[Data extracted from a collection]
# # # #

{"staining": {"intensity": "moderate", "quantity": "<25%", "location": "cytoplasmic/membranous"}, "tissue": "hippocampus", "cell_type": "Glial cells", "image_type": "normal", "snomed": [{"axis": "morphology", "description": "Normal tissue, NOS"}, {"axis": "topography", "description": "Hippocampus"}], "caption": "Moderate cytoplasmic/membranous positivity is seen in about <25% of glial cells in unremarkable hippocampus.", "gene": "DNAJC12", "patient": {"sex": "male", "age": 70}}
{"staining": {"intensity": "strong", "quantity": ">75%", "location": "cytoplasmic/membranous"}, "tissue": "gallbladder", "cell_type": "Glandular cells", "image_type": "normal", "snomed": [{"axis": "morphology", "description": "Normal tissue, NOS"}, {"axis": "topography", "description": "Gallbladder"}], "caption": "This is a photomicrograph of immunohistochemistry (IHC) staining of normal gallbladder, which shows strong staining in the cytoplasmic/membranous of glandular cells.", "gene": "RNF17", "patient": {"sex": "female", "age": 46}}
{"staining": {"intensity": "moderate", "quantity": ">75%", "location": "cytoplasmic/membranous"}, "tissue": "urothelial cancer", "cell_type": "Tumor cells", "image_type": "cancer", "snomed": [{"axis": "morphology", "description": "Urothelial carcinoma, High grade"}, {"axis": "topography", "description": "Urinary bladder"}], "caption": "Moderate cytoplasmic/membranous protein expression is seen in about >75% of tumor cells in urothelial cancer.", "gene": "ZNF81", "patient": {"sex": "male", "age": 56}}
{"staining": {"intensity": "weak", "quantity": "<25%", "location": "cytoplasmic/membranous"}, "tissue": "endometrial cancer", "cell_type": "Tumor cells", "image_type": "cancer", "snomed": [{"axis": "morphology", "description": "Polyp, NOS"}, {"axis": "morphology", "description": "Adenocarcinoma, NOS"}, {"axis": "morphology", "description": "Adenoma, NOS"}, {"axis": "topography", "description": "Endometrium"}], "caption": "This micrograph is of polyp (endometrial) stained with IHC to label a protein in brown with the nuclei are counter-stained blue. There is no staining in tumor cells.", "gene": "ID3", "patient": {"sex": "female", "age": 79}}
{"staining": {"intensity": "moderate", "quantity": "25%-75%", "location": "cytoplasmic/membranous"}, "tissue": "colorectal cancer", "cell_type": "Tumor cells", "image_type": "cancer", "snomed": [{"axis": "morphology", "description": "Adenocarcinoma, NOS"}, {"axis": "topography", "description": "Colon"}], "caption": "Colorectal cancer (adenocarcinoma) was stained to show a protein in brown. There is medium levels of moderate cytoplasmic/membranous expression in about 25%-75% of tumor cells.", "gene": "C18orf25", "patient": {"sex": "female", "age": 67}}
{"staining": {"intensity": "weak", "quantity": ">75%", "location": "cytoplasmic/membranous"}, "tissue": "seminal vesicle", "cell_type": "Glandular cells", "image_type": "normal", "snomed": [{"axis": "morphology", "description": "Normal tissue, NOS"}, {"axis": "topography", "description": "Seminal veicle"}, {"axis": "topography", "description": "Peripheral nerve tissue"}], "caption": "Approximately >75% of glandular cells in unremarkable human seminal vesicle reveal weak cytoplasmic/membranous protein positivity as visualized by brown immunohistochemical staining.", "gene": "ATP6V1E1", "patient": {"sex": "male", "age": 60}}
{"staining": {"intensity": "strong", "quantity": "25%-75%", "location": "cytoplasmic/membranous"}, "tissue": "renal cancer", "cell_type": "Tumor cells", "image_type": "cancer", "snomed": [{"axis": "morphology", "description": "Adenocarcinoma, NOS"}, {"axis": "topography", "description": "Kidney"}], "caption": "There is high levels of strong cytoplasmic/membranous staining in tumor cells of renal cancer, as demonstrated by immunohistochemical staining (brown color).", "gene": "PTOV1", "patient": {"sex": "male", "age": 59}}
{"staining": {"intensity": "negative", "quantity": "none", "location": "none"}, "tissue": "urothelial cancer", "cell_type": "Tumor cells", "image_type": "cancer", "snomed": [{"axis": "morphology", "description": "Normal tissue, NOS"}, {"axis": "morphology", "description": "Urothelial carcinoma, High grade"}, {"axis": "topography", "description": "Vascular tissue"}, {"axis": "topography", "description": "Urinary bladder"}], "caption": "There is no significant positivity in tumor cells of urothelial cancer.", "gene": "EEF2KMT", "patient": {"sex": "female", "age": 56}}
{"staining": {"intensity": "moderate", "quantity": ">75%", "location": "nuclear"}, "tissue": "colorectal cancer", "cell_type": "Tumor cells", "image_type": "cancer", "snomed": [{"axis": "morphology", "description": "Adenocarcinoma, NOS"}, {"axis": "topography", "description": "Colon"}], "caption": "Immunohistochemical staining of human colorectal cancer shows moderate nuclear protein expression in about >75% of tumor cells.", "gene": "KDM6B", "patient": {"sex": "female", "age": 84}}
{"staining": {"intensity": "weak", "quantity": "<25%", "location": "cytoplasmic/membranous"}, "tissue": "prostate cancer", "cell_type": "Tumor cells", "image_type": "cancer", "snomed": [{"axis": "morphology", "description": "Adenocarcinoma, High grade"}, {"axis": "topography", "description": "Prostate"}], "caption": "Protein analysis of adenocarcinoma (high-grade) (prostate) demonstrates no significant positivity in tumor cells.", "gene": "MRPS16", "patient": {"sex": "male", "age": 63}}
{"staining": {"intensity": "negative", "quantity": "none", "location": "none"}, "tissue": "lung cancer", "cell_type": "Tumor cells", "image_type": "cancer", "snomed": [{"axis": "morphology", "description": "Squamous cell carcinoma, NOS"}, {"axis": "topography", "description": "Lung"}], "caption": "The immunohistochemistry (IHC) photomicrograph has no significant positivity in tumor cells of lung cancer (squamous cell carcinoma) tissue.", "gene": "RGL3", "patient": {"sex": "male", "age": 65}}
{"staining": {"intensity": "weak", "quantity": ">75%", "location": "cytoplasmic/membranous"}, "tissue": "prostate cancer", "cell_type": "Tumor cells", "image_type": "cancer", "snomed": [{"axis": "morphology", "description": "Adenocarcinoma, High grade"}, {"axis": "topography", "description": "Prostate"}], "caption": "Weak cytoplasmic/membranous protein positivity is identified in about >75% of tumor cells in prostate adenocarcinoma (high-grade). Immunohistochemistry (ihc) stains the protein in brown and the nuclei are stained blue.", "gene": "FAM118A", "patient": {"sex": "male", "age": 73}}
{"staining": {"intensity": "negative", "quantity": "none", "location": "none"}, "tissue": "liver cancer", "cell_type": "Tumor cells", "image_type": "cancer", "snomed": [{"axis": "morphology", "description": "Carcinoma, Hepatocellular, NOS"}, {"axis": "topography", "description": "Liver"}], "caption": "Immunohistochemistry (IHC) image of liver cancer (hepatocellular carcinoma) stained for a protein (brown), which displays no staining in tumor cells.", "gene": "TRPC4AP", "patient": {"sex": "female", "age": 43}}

# # # #

Goal of the exercise —
Each of the records is to be written out again exactly.

Finished task —
{"staining": {"intensity": "moderate", "quantity": "<25%", "location": "cytoplasmic/membranous"}, "tissue": "hippocampus", "cell_type": "Glial cells", "image_type": "normal", "snomed": [{"axis": "morphology", "description": "Normal tissue, NOS"}, {"axis": "topography", "description": "Hippocampus"}], "caption": "Moderate cytoplasmic/membranous positivity is seen in about <25% of glial cells in unremarkable hippocampus.", "gene": "DNAJC12", "patient": {"sex": "male", "age": 70}}
{"staining": {"intensity": "strong", "quantity": ">75%", "location": "cytoplasmic/membranous"}, "tissue": "gallbladder", "cell_type": "Glandular cells", "image_type": "normal", "snomed": [{"axis": "morphology", "description": "Normal tissue, NOS"}, {"axis": "topography", "description": "Gallbladder"}], "caption": "This is a photomicrograph of immunohistochemistry (IHC) staining of normal gallbladder, which shows strong staining in the cytoplasmic/membranous of glandular cells.", "gene": "RNF17", "patient": {"sex": "female", "age": 46}}
{"staining": {"intensity": "moderate", "quantity": ">75%", "location": "cytoplasmic/membranous"}, "tissue": "urothelial cancer", "cell_type": "Tumor cells", "image_type": "cancer", "snomed": [{"axis": "morphology", "description": "Urothelial carcinoma, High grade"}, {"axis": "topography", "description": "Urinary bladder"}], "caption": "Moderate cytoplasmic/membranous protein expression is seen in about >75% of tumor cells in urothelial cancer.", "gene": "ZNF81", "patient": {"sex": "male", "age": 56}}
{"staining": {"intensity": "weak", "quantity": "<25%", "location": "cytoplasmic/membranous"}, "tissue": "endometrial cancer", "cell_type": "Tumor cells", "image_type": "cancer", "snomed": [{"axis": "morphology", "description": "Polyp, NOS"}, {"axis": "morphology", "description": "Adenocarcinoma, NOS"}, {"axis": "morphology", "description": "Adenoma, NOS"}, {"axis": "topography", "description": "Endometrium"}], "caption": "This micrograph is of polyp (endometrial) stained with IHC to label a protein in brown with the nuclei are counter-stained blue. There is no staining in tumor cells.", "gene": "ID3", "patient": {"sex": "female", "age": 79}}
{"staining": {"intensity": "moderate", "quantity": "25%-75%", "location": "cytoplasmic/membranous"}, "tissue": "colorectal cancer", "cell_type": "Tumor cells", "image_type": "cancer", "snomed": [{"axis": "morphology", "description": "Adenocarcinoma, NOS"}, {"axis": "topography", "description": "Colon"}], "caption": "Colorectal cancer (adenocarcinoma) was stained to show a protein in brown. There is medium levels of moderate cytoplasmic/membranous expression in about 25%-75% of tumor cells.", "gene": "C18orf25", "patient": {"sex": "female", "age": 67}}
{"staining": {"intensity": "weak", "quantity": ">75%", "location": "cytoplasmic/membranous"}, "tissue": "seminal vesicle", "cell_type": "Glandular cells", "image_type": "normal", "snomed": [{"axis": "morphology", "description": "Normal tissue, NOS"}, {"axis": "topography", "description": "Seminal veicle"}, {"axis": "topography", "description": "Peripheral nerve tissue"}], "caption": "Approximately >75% of glandular cells in unremarkable human seminal vesicle reveal weak cytoplasmic/membranous protein positivity as visualized by brown immunohistochemical staining.", "gene": "ATP6V1E1", "patient": {"sex": "male", "age": 60}}
{"staining": {"intensity": "strong", "quantity": "25%-75%", "location": "cytoplasmic/membranous"}, "tissue": "renal cancer", "cell_type": "Tumor cells", "image_type": "cancer", "snomed": [{"axis": "morphology", "description": "Adenocarcinoma, NOS"}, {"axis": "topography", "description": "Kidney"}], "caption": "There is high levels of strong cytoplasmic/membranous staining in tumor cells of renal cancer, as demonstrated by immunohistochemical staining (brown color).", "gene": "PTOV1", "patient": {"sex": "male", "age": 59}}
{"staining": {"intensity": "negative", "quantity": "none", "location": "none"}, "tissue": "urothelial cancer", "cell_type": "Tumor cells", "image_type": "cancer", "snomed": [{"axis": "morphology", "description": "Normal tissue, NOS"}, {"axis": "morphology", "description": "Urothelial carcinoma, High grade"}, {"axis": "topography", "description": "Vascular tissue"}, {"axis": "topography", "description": "Urinary bladder"}], "caption": "There is no significant positivity in tumor cells of urothelial cancer.", "gene": "EEF2KMT", "patient": {"sex": "female", "age": 56}}
{"staining": {"intensity": "moderate", "quantity": ">75%", "location": "nuclear"}, "tissue": "colorectal cancer", "cell_type": "Tumor cells", "image_type": "cancer", "snomed": [{"axis": "morphology", "description": "Adenocarcinoma, NOS"}, {"axis": "topography", "description": "Colon"}], "caption": "Immunohistochemical staining of human colorectal cancer shows moderate nuclear protein expression in about >75% of tumor cells.", "gene": "KDM6B", "patient": {"sex": "female", "age": 84}}
{"staining": {"intensity": "weak", "quantity": "<25%", "location": "cytoplasmic/membranous"}, "tissue": "prostate cancer", "cell_type": "Tumor cells", "image_type": "cancer", "snomed": [{"axis": "morphology", "description": "Adenocarcinoma, High grade"}, {"axis": "topography", "description": "Prostate"}], "caption": "Protein analysis of adenocarcinoma (high-grade) (prostate) demonstrates no significant positivity in tumor cells.", "gene": "MRPS16", "patient": {"sex": "male", "age": 63}}
{"staining": {"intensity": "negative", "quantity": "none", "location": "none"}, "tissue": "lung cancer", "cell_type": "Tumor cells", "image_type": "cancer", "snomed": [{"axis": "morphology", "description": "Squamous cell carcinoma, NOS"}, {"axis": "topography", "description": "Lung"}], "caption": "The immunohistochemistry (IHC) photomicrograph has no significant positivity in tumor cells of lung cancer (squamous cell carcinoma) tissue.", "gene": "RGL3", "patient": {"sex": "male", "age": 65}}
{"staining": {"intensity": "weak", "quantity": ">75%", "location": "cytoplasmic/membranous"}, "tissue": "prostate cancer", "cell_type": "Tumor cells", "image_type": "cancer", "snomed": [{"axis": "morphology", "description": "Adenocarcinoma, High grade"}, {"axis": "topography", "description": "Prostate"}], "caption": "Weak cytoplasmic/membranous protein positivity is identified in about >75% of tumor cells in prostate adenocarcinoma (high-grade). Immunohistochemistry (ihc) stains the protein in brown and the nuclei are stained blue.", "gene": "FAM118A", "patient": {"sex": "male", "age": 73}}
{"staining": {"intensity": "negative", "quantity": "none", "location": "none"}, "tissue": "liver cancer", "cell_type": "Tumor cells", "image_type": "cancer", "snomed": [{"axis": "morphology", "description": "Carcinoma, Hepatocellular, NOS"}, {"axis": "topography", "description": "Liver"}], "caption": "Immunohistochemistry (IHC) image of liver cancer (hepatocellular carcinoma) stained for a protein (brown), which displays no staining in tumor cells.", "gene": "TRPC4AP", "patient": {"sex": "female", "age": 43}}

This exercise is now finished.